Bunq can use AI to check for money laundering, court rules
The Dutch central bank was wrong to ban online bank Bunq from screening its clients using AI techniques and data analyses, the Dutch company appeal court said on Tuesday.
The central bank had said Bunq was not properly complying with anti money laundering legislation which requires banks to run risk profiles of clients and monitor their transactions accordingly.
Bunq said this can best be done using AI, but the central bank disagreed, ordering the app-based bank to change its strategy.
The appeal court has now said that the central bank had not sufficiently proved Bunq’s methodology was not in line with the legislation and rejected the central bank’s claim Bunq did not have enough information about its business clients.
The court did find, however, that Bunq had not done enough to establish how its customers made their money or to investigate the source of income of ‘politically prominent people’.
Bunq founder Ali Niknam said the ruling was a victory for progress. ‘I’m incredibly happy to see that the Dutch court recognises the importance of the innovation we bring to a centuries-old industry,’ he said. ‘Its decision paves the way for industry-wide progress and opens the door to a safer financial sector.’
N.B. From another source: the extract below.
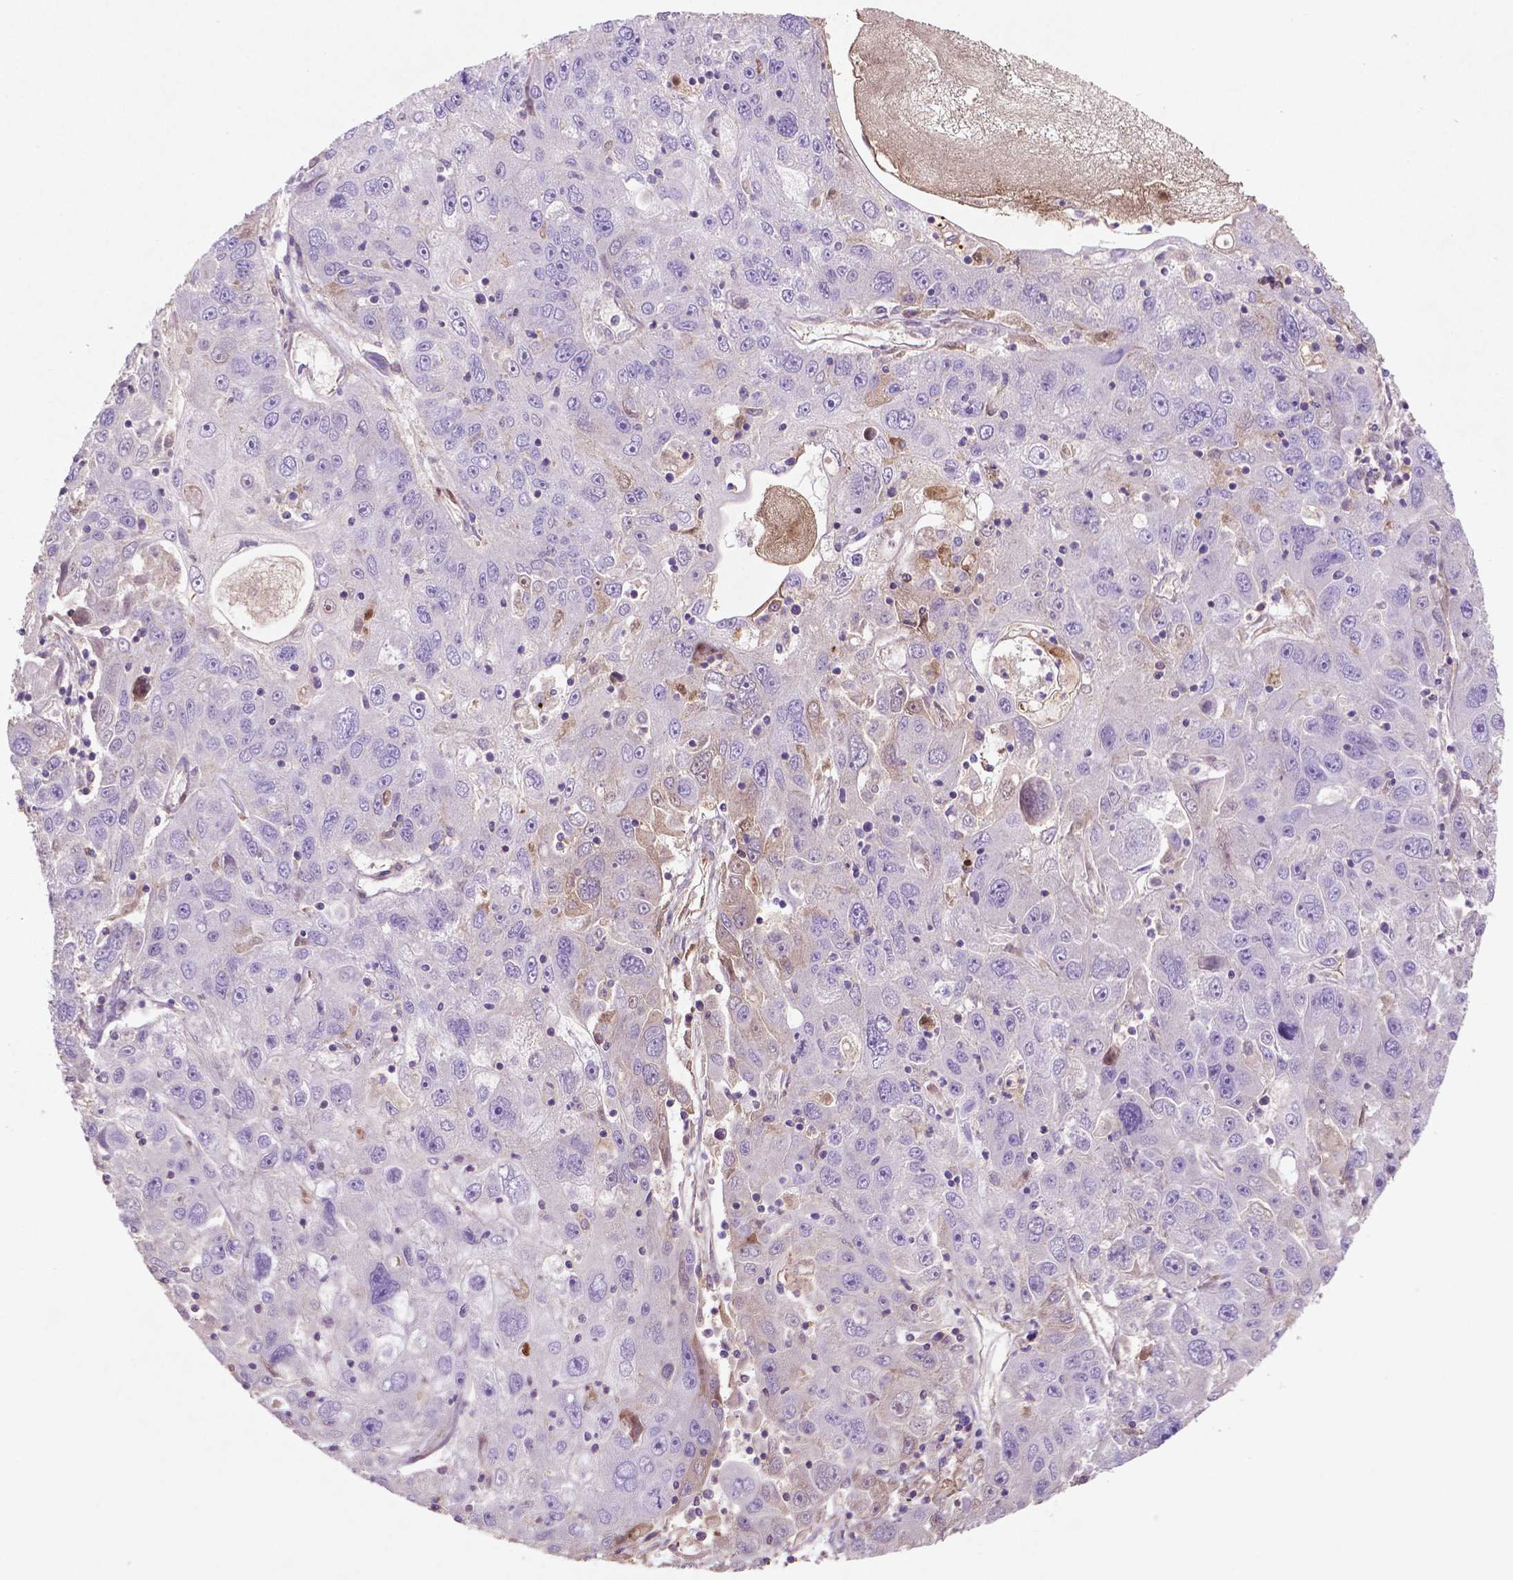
{"staining": {"intensity": "negative", "quantity": "none", "location": "none"}, "tissue": "stomach cancer", "cell_type": "Tumor cells", "image_type": "cancer", "snomed": [{"axis": "morphology", "description": "Adenocarcinoma, NOS"}, {"axis": "topography", "description": "Stomach"}], "caption": "A high-resolution image shows immunohistochemistry (IHC) staining of stomach cancer (adenocarcinoma), which displays no significant staining in tumor cells. (Brightfield microscopy of DAB (3,3'-diaminobenzidine) IHC at high magnification).", "gene": "BMP4", "patient": {"sex": "male", "age": 56}}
According to the Financieele Dagblad, the ruling is ground-breaking because judges rarely go against the decisions of a regulatory body. In addition, the paper said, there are very few banks willing to go to the highest legal authority in their dispute with a watchdog.
In 2018, ING was ordered to pay a €775 million out of court settlement for breaching money laundering regulsations, and three years later ABN Amro settled for €480 million. ING subsidiary Payvision is also now the subject of a criminal investigation, although the bank says the case dates from the period prior to its acquisition in 2018.